→ YOUR GOAL: After locating "of unremarkable caudate" in the listing below, copy that line and each one after it exactly, ending with the line that has "high-resolution micrograph shows".

→ EXTRACTED INFORMATION:
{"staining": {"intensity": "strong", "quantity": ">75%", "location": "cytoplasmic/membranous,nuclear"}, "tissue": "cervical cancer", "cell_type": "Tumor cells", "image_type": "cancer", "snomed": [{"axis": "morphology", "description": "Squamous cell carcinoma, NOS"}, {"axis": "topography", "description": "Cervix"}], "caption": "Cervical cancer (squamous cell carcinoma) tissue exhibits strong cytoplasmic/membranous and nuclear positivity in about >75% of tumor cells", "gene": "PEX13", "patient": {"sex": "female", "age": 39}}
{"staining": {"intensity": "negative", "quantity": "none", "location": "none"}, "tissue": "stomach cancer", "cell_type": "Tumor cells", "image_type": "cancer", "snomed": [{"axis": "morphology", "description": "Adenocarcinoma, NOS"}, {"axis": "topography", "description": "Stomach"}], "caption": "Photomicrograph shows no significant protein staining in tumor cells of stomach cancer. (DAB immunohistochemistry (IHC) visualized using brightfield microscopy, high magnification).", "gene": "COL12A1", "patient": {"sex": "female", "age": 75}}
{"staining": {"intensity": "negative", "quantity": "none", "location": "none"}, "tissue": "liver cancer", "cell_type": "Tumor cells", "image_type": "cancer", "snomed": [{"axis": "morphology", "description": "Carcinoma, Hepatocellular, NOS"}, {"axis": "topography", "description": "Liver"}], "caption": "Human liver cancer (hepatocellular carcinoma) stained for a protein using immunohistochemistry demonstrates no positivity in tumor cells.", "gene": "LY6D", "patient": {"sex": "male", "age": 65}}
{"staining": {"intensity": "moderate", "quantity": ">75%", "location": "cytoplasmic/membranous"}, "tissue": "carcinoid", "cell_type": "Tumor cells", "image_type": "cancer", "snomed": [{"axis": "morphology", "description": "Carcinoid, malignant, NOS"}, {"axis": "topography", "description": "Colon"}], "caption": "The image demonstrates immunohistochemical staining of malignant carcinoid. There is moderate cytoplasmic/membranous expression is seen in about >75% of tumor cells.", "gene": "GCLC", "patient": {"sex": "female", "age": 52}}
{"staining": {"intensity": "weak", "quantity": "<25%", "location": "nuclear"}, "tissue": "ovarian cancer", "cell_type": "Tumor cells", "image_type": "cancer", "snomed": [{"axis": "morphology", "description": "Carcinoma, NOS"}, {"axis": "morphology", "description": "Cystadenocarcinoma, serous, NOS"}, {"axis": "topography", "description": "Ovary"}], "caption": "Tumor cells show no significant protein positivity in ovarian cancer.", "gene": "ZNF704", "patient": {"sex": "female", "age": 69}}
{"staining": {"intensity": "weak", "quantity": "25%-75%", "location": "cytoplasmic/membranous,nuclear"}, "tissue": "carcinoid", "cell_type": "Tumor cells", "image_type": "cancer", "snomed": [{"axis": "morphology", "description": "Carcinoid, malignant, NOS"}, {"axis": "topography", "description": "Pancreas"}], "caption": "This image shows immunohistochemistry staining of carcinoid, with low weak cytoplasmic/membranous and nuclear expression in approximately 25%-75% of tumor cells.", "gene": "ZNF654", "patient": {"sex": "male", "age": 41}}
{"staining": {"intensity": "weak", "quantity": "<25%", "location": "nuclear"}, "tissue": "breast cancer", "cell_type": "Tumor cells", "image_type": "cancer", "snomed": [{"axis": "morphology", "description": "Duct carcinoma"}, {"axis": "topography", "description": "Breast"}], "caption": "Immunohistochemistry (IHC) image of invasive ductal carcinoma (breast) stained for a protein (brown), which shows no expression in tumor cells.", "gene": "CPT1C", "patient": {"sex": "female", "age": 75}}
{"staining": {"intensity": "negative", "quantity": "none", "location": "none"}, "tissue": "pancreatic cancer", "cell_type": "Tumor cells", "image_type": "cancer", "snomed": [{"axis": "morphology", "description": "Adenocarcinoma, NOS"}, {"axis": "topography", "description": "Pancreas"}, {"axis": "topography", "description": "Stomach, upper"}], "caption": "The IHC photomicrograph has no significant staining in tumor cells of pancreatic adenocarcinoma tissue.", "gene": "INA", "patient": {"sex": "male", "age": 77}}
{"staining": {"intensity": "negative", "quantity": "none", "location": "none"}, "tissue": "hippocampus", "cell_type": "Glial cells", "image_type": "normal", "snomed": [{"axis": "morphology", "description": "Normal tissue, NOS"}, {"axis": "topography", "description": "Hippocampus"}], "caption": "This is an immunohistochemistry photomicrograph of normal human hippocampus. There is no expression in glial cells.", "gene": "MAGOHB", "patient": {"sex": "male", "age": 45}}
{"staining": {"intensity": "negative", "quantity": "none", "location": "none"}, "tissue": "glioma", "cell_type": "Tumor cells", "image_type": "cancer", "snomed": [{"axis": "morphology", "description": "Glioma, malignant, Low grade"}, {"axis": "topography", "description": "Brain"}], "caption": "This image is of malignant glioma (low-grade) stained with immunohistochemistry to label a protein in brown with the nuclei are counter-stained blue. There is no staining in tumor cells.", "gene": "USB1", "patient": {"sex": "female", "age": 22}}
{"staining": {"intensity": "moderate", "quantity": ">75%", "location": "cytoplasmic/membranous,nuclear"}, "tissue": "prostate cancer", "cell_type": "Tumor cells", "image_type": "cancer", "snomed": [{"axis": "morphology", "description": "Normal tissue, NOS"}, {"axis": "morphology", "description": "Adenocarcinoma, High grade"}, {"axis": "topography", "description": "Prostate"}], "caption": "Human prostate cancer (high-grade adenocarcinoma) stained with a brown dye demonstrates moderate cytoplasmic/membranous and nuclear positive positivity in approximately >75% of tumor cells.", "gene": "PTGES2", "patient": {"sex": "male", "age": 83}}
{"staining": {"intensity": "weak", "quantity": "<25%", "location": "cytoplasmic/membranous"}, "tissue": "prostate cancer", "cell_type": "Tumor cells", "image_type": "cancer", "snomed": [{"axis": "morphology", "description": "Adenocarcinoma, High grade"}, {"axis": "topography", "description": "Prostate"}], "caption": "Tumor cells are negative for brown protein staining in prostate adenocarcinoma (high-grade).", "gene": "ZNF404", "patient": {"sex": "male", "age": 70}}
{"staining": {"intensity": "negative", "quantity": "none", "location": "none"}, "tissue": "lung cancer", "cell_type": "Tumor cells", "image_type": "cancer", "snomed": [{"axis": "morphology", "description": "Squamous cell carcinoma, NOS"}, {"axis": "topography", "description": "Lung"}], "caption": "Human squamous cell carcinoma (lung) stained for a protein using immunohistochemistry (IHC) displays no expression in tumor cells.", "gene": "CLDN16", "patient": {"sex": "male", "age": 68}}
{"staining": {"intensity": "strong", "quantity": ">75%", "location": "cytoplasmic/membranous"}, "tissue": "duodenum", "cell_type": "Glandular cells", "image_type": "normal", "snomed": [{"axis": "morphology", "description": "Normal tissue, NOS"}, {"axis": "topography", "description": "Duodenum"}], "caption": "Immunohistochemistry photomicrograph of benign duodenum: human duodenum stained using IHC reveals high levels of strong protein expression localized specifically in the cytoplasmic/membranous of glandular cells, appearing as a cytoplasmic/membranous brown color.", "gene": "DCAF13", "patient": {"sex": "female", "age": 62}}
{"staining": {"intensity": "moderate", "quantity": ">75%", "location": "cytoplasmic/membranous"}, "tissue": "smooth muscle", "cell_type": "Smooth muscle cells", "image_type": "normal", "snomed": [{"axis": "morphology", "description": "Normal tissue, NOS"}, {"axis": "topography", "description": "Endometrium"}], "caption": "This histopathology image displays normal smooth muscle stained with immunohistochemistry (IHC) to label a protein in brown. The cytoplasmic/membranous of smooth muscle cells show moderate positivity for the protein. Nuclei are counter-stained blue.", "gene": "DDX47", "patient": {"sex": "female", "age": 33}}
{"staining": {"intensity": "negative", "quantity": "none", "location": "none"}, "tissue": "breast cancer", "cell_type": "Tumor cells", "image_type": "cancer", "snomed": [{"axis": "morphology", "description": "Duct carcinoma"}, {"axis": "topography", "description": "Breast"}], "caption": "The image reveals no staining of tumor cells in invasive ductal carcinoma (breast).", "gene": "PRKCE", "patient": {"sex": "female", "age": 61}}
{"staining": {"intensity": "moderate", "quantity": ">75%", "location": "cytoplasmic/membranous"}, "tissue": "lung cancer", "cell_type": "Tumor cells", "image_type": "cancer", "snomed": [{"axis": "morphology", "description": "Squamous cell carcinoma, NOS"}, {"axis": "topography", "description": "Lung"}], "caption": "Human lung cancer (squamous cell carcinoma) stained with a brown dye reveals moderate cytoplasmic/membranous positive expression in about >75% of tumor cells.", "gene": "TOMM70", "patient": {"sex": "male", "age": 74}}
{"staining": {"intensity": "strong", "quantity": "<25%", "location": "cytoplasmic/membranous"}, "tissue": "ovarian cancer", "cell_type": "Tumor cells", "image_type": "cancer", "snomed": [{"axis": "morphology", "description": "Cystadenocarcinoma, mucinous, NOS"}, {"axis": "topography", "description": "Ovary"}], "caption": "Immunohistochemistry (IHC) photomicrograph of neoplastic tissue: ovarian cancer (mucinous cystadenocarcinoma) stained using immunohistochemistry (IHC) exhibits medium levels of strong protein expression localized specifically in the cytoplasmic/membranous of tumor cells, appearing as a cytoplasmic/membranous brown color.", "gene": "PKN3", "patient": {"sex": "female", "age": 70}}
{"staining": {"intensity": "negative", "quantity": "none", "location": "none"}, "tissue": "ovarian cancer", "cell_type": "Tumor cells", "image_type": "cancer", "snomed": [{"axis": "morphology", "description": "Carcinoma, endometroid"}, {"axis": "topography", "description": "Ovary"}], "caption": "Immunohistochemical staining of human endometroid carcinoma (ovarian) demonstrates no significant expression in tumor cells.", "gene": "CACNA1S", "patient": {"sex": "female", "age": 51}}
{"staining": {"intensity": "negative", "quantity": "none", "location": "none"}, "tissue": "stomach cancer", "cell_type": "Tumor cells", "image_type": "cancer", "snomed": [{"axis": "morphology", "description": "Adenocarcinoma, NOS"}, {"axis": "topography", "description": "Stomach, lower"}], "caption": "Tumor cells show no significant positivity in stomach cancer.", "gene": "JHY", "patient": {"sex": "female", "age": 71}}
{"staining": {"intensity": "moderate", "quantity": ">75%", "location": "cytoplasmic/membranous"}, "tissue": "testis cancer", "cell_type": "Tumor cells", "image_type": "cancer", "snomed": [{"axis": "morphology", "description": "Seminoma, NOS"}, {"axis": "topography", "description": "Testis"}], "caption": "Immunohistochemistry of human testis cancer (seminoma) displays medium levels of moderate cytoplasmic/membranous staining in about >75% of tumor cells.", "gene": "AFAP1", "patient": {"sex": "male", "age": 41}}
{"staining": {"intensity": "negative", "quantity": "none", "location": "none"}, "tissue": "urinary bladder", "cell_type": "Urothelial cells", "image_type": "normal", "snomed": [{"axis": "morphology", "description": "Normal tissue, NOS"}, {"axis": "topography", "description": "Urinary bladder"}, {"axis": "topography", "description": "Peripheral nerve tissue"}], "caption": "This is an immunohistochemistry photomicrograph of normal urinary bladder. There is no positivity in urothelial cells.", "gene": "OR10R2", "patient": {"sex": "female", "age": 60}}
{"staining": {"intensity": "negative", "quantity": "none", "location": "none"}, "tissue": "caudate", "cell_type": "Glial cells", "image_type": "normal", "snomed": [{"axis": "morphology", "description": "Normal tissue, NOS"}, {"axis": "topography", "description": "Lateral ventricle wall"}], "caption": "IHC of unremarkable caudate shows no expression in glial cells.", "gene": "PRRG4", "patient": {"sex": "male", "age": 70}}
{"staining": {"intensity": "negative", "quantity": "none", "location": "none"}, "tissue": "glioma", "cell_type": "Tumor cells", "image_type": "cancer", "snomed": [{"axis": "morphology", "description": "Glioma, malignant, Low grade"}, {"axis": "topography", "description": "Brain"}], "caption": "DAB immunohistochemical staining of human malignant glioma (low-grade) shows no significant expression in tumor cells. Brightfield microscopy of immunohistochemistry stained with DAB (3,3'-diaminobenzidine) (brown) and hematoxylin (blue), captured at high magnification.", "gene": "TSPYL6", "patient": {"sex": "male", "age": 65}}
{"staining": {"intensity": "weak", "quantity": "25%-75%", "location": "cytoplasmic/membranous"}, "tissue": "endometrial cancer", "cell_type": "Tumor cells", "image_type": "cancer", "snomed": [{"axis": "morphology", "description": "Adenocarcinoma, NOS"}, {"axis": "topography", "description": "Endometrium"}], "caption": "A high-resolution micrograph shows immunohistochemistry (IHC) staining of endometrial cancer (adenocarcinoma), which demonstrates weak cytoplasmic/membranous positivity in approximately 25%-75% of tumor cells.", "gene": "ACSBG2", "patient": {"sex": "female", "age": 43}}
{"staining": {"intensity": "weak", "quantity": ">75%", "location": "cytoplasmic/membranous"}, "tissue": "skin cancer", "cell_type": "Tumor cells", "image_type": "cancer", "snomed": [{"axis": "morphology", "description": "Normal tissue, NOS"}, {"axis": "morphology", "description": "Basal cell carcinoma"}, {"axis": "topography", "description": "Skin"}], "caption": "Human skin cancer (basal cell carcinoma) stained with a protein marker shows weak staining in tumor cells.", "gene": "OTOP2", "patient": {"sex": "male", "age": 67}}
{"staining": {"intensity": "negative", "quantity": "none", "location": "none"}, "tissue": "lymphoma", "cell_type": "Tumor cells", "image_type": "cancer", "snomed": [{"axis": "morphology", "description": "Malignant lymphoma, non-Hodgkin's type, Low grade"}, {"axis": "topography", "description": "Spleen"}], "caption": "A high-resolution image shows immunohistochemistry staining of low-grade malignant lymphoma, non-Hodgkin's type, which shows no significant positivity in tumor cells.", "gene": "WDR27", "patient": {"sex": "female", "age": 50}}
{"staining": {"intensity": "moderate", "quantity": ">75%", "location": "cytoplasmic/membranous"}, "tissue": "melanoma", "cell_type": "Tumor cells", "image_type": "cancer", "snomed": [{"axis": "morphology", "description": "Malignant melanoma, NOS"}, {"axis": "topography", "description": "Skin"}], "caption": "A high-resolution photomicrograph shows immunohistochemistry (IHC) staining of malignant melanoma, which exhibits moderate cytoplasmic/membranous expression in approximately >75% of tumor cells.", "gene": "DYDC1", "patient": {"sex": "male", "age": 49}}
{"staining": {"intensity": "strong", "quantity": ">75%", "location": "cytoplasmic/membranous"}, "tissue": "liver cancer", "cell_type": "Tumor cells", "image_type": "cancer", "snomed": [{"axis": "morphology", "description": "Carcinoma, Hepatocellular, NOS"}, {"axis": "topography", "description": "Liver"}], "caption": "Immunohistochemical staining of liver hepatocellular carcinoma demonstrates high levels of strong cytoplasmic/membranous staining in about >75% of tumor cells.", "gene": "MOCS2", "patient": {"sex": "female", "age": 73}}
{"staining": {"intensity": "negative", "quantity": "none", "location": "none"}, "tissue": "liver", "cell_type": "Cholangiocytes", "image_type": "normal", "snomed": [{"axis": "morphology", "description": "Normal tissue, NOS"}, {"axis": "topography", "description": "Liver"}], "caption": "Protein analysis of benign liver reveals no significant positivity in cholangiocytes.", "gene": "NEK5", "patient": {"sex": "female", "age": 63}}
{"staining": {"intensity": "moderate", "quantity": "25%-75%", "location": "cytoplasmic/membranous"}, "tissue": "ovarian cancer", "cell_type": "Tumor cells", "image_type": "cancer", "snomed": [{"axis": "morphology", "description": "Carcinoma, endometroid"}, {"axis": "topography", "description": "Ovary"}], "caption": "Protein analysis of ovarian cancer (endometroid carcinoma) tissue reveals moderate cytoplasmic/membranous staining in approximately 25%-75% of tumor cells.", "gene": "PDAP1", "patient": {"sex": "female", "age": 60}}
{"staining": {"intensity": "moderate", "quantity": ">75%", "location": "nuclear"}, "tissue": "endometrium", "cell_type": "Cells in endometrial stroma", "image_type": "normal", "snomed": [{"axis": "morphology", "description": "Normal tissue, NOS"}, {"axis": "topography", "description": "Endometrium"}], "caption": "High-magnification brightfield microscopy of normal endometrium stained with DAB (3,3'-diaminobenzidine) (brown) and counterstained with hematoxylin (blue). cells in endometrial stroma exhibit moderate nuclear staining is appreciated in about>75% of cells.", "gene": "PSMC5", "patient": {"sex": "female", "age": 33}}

→ RESULT:
{"staining": {"intensity": "negative", "quantity": "none", "location": "none"}, "tissue": "caudate", "cell_type": "Glial cells", "image_type": "normal", "snomed": [{"axis": "morphology", "description": "Normal tissue, NOS"}, {"axis": "topography", "description": "Lateral ventricle wall"}], "caption": "IHC of unremarkable caudate shows no expression in glial cells.", "gene": "PRRG4", "patient": {"sex": "male", "age": 70}}
{"staining": {"intensity": "negative", "quantity": "none", "location": "none"}, "tissue": "glioma", "cell_type": "Tumor cells", "image_type": "cancer", "snomed": [{"axis": "morphology", "description": "Glioma, malignant, Low grade"}, {"axis": "topography", "description": "Brain"}], "caption": "DAB immunohistochemical staining of human malignant glioma (low-grade) shows no significant expression in tumor cells. Brightfield microscopy of immunohistochemistry stained with DAB (3,3'-diaminobenzidine) (brown) and hematoxylin (blue), captured at high magnification.", "gene": "TSPYL6", "patient": {"sex": "male", "age": 65}}
{"staining": {"intensity": "weak", "quantity": "25%-75%", "location": "cytoplasmic/membranous"}, "tissue": "endometrial cancer", "cell_type": "Tumor cells", "image_type": "cancer", "snomed": [{"axis": "morphology", "description": "Adenocarcinoma, NOS"}, {"axis": "topography", "description": "Endometrium"}], "caption": "A high-resolution micrograph shows immunohistochemistry (IHC) staining of endometrial cancer (adenocarcinoma), which demonstrates weak cytoplasmic/membranous positivity in approximately 25%-75% of tumor cells.", "gene": "ACSBG2", "patient": {"sex": "female", "age": 43}}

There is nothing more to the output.